ASADEHD requested the testimony of these three persons because they themselves were allegedly "kidnapped" for years by the Polisario Front, being witnesses on the front line of the "extermination" denounced in the lawsuit brought against Ghali, 23 other Polisario security officers and four members of the Algerian intelligence services.
On the other hand, the testimony of another witness proposed by the other plaintiff against Ghali, Fadel Breica, alleged victim of abuses by the Polisario Front in Tindouf, was suspended due to problems in obtaining a visa to enter Spain, according to legal sources consulted, as reported by Europa Press and 20 Minutos.
The judicial proceedings against Brahim Ghali were resumed in the Audiencia Nacional after the Polisario leader's presence in Spain for treatment in a hospital in Logroño last April due to serious respiratory problems became known. This situation was the trigger for the recent diplomatic crisis between Spain and Morocco, as the Alawi kingdom considered that it had not been informed nor had it received the necessary cooperation from a country considered an ally and partner such as Spain. The Spanish government stated that Ghali had been allowed to enter Spanish territory for humanitarian reasons, although the explanations did not convince the North African country.
After learning of Ghali's presence in Spain and the protests expressed by the Moroccan Foreign Ministry, there were episodes that increased the political crisis, such as the entry of thousands of immigrants illegally at the Ceuta border and Spain's exclusion from Operation Crossing the Strait, which allows Moroccan citizens to return to Spain for the summer holidays.
The Audiencia Nacional, after learning of Ghali's entry into Spain, summoned him to testify telematically on 1 June to deal with complaints filed by ASADEDH and Fadel Breica for the alleged crimes described above, but the Polisario Front leader was released without precautionary measures, so he was able to travel to Algeria for hospital treatment there, in a country like Algeria, which is a historic ally of the Polisario Front against Morocco.

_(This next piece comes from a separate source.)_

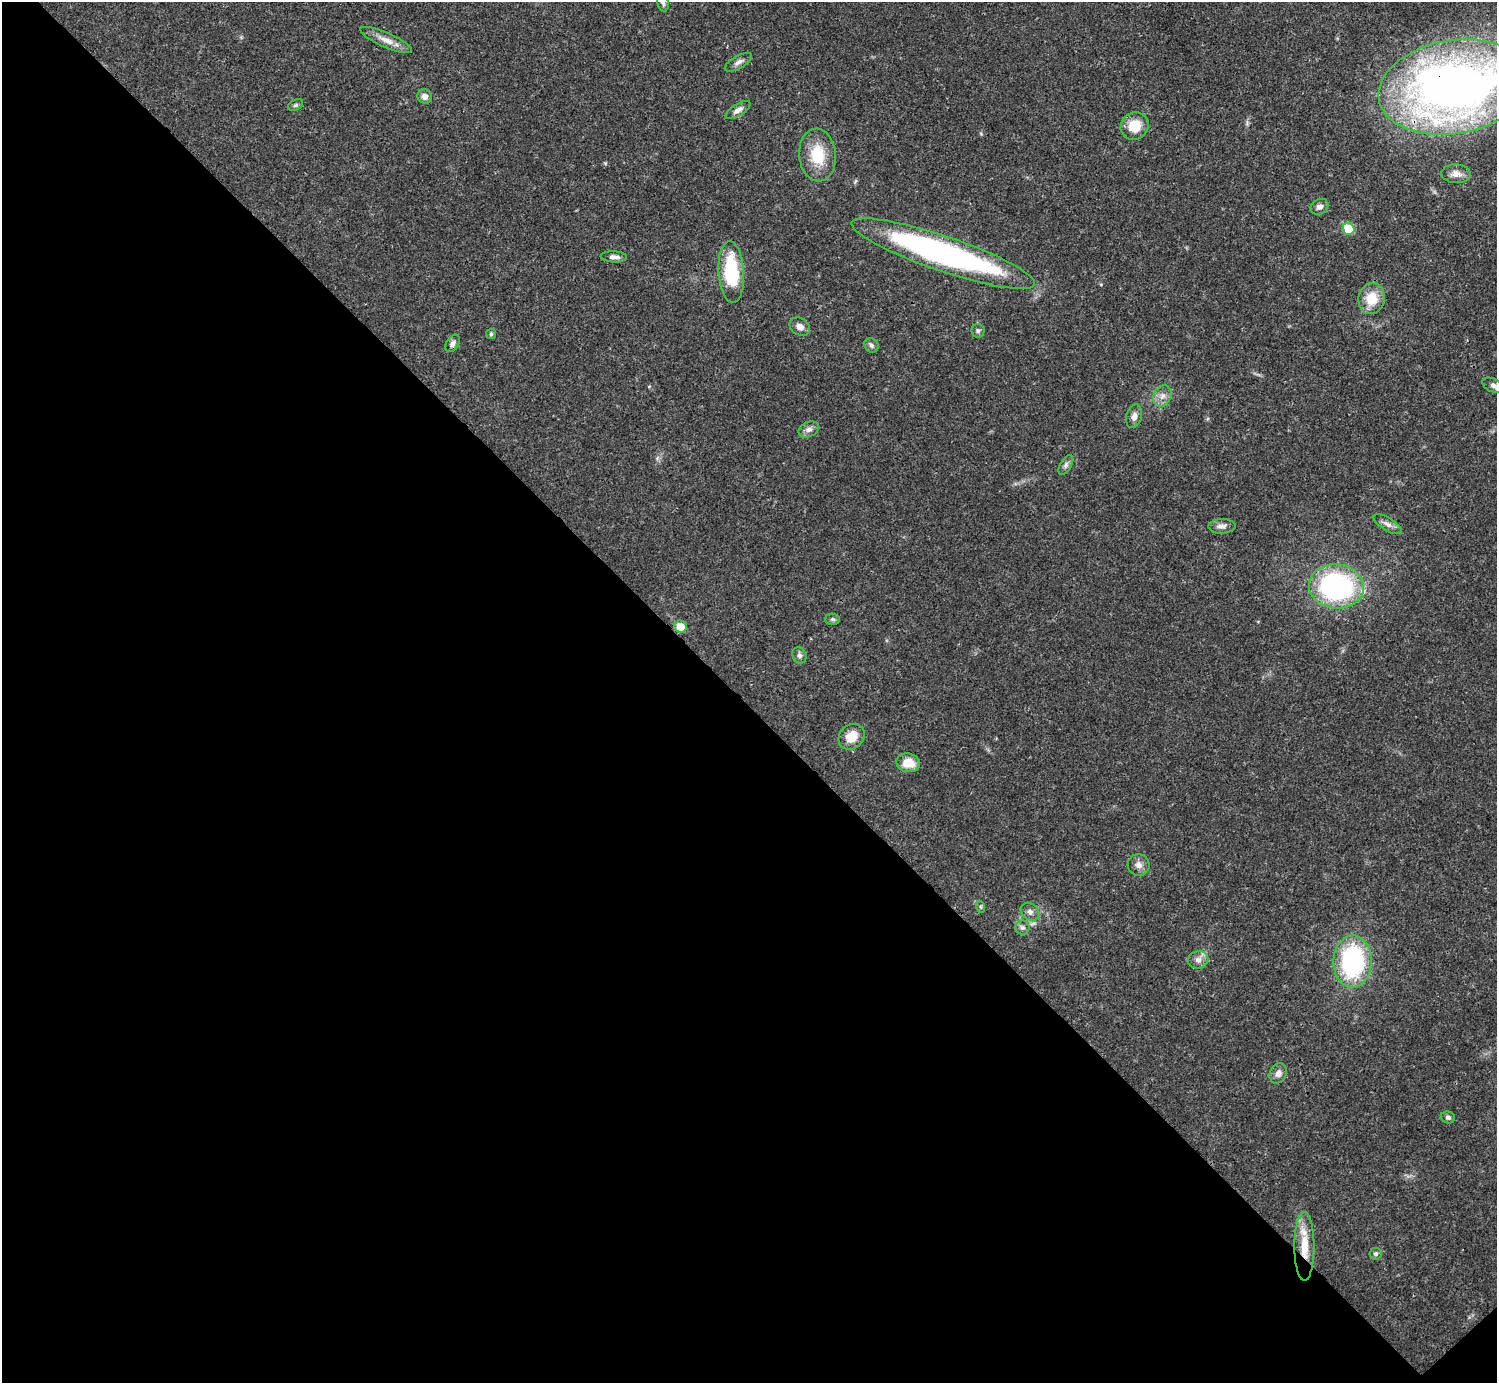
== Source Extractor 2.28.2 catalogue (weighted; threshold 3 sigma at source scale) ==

Subsequently, a request was also made for more information and a judicial investigation into how Brahim Ghali was allowed to enter Spain and with what documentation. A question on which clarification has also been requested.

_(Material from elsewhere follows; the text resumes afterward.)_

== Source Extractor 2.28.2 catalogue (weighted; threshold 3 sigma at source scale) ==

Underlying this diplomatic crisis between Morocco and Spain was the issue of Western Sahara. The Moroccan kingdom has felt that the Spanish nation has not given the necessary support on the Saharawi issue. Meanwhile, Morocco has received much international support for its proposal for a solution to the Western Sahara issue, based on broad Sahrawi autonomy under Moroccan sovereignty. This option received a great boost with the support of Donald Trump's past US administration and Joe Biden's current US government, and also with the announcement of the opening of consulates of relevant countries such as the US and the United Arab Emirates in strategic enclaves such as Dakhla and Layoun. In contrast to this position, the Polisario Front's proposal for a referendum on Sahrawi independence has little international support, including the historical support of Algeria, Morocco's rival on various issues in North Africa.

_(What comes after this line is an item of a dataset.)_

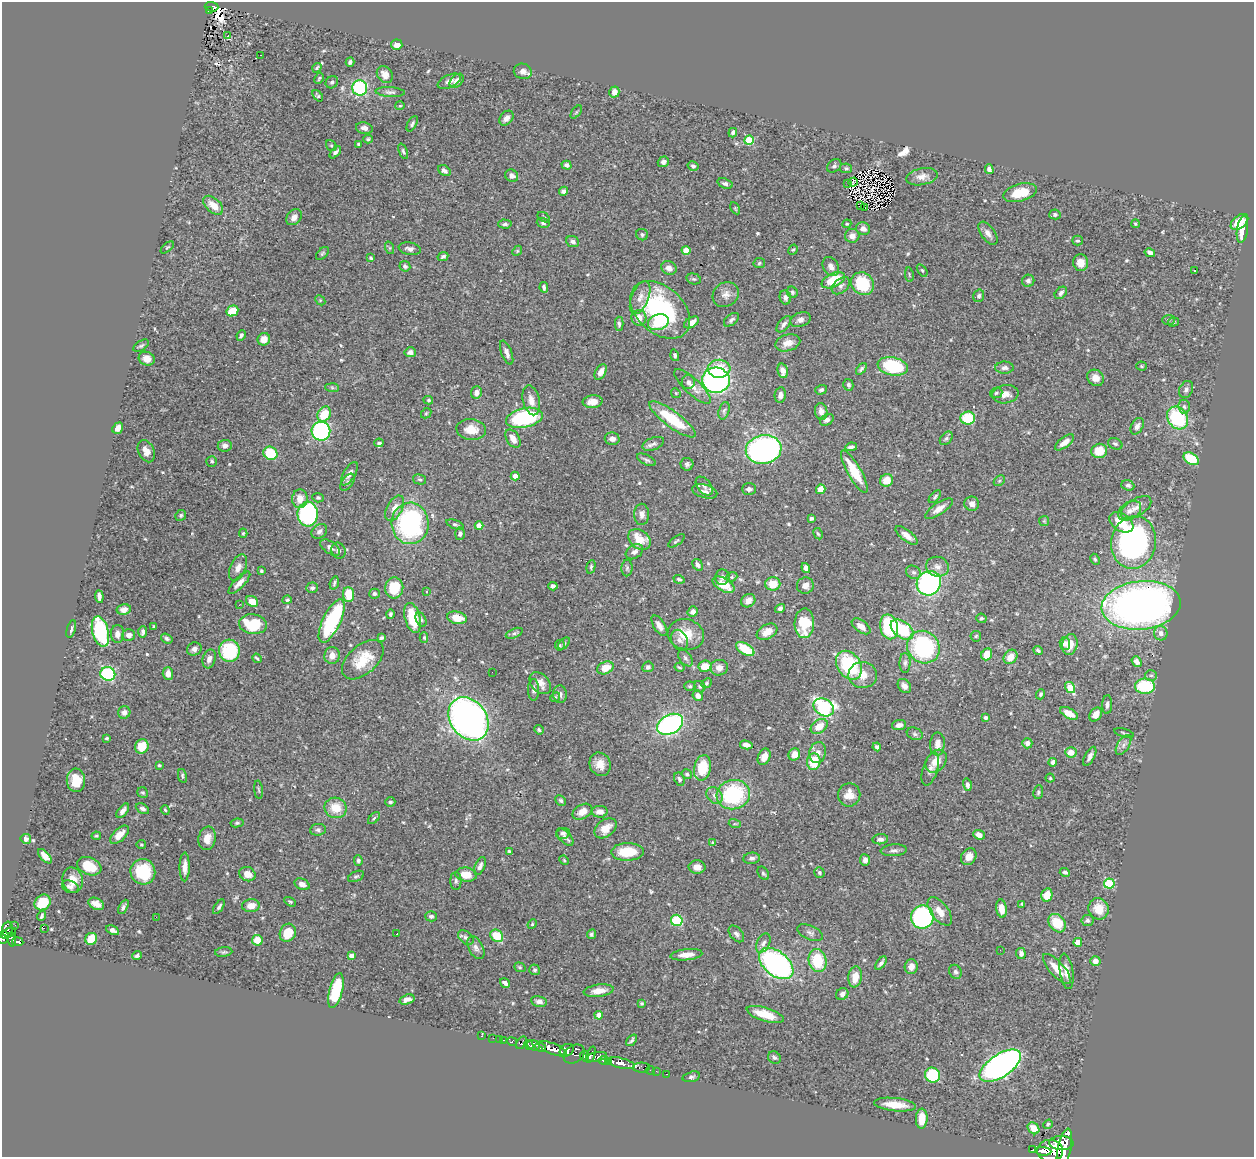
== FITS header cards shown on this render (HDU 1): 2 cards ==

Precisely in view of this scenario, Spain's former foreign minister, Arancha González Laya, was recently replaced by the appointment of José Manuel Albares as the new head of Spanish diplomacy with the clear intention of improving ties between Spain and Morocco, neighbouring countries and considered strategic partners on both shores of the Mediterranean. The former Spanish ambassador to Paris may be well regarded by the Alaouite kingdom as a way of returning to the path of good and stable relations between the two countries.